Stored data entries

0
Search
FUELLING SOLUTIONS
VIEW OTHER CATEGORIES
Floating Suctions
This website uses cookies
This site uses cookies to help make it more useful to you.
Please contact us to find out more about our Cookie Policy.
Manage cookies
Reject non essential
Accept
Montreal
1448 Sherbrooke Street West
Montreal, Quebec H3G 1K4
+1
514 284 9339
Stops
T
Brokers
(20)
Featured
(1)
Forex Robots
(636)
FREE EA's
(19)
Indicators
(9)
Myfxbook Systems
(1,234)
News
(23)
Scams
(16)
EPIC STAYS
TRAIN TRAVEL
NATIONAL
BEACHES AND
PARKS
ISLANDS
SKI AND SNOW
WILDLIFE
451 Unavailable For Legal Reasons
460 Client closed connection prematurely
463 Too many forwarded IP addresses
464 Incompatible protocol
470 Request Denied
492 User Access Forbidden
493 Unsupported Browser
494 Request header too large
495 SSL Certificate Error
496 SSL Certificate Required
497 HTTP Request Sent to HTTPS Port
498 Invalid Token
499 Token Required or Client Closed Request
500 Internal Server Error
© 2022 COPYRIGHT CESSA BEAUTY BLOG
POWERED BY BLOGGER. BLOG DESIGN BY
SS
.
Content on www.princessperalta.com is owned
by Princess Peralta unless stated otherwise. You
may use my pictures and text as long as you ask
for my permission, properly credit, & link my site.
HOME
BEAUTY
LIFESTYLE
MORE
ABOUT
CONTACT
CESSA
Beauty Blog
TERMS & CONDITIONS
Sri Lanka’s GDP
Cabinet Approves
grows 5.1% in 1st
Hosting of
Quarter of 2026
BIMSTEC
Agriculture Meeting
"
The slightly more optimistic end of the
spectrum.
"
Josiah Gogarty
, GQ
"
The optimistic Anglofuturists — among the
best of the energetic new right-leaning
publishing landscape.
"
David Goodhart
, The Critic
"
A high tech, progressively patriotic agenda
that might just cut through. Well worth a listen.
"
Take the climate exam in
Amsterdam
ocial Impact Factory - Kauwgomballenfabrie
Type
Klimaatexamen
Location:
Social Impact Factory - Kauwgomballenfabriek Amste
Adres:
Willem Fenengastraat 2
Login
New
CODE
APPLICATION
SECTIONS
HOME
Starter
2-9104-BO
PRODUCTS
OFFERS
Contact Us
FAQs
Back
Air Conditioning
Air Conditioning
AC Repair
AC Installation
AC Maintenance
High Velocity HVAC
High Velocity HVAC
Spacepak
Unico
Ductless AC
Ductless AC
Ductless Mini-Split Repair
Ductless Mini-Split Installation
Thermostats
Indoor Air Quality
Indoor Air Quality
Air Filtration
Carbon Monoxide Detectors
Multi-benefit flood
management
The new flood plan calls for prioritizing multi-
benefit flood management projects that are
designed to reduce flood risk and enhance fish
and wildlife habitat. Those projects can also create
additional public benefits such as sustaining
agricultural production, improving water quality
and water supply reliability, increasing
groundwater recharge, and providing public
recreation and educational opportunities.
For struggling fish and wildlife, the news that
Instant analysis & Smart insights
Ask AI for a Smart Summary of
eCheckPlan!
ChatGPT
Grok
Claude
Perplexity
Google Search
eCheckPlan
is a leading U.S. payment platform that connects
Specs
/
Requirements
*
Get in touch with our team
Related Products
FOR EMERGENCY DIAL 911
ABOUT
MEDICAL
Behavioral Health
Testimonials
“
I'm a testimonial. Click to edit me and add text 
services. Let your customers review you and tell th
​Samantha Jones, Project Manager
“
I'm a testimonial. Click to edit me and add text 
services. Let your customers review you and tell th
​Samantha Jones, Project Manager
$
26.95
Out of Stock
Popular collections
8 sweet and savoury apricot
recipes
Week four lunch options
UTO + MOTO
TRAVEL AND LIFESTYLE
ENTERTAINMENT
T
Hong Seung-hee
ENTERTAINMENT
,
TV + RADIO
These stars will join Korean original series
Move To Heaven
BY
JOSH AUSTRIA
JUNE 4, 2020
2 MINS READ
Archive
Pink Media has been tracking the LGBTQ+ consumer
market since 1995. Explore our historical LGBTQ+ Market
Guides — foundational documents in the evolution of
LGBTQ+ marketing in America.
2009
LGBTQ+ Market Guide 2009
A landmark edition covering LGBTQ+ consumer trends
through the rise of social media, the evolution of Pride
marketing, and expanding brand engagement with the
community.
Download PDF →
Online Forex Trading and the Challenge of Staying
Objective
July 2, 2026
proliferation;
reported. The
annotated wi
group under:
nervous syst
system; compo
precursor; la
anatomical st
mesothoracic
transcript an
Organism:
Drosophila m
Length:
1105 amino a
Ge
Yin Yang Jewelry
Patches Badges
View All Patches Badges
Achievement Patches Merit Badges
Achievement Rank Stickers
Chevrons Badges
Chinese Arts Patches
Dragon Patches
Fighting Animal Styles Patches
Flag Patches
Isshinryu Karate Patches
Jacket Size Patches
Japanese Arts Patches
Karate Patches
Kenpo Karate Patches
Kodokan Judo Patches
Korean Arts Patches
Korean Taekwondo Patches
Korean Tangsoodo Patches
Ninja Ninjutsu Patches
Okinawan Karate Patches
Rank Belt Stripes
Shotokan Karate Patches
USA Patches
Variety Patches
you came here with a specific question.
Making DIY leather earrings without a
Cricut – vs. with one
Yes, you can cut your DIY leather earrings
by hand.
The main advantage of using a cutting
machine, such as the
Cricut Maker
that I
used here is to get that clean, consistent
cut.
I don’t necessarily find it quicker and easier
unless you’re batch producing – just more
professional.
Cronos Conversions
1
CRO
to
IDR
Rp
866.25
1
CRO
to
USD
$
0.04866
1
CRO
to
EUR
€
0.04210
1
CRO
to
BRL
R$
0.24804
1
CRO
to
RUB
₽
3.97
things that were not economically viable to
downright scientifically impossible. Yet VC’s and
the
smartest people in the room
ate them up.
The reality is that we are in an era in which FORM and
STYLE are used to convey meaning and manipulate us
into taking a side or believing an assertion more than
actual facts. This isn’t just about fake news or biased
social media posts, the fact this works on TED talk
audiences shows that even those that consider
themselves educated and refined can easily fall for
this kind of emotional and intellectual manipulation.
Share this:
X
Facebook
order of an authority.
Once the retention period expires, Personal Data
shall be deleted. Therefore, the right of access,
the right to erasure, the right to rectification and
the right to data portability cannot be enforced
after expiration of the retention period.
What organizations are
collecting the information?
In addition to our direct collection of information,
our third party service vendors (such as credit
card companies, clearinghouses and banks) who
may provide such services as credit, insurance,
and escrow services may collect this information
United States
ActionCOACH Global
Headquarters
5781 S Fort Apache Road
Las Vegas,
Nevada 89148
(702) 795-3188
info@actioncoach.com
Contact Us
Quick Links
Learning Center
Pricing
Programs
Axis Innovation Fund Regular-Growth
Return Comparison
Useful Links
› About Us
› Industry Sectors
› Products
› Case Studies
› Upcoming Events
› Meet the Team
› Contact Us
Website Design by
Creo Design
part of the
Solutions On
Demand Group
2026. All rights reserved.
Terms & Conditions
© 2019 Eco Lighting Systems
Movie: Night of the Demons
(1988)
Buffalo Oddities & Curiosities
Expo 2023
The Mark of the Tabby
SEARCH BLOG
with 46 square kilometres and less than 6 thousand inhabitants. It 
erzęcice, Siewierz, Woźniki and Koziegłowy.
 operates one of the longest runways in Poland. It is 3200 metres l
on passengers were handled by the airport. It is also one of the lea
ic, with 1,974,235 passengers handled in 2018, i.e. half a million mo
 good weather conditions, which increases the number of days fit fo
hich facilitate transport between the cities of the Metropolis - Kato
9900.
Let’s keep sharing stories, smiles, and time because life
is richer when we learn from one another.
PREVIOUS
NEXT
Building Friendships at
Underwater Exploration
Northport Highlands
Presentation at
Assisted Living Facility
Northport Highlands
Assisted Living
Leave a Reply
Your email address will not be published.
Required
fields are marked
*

Work order
Your answer should be the lines from the one containing "Assisted Living Facility" through the last line of the records, repeated exactly and with nothing added.

Task output
Assisted Living Facility
Northport Highlands
Assisted Living
Leave a Reply
Your email address will not be published.
Required
fields are marked
*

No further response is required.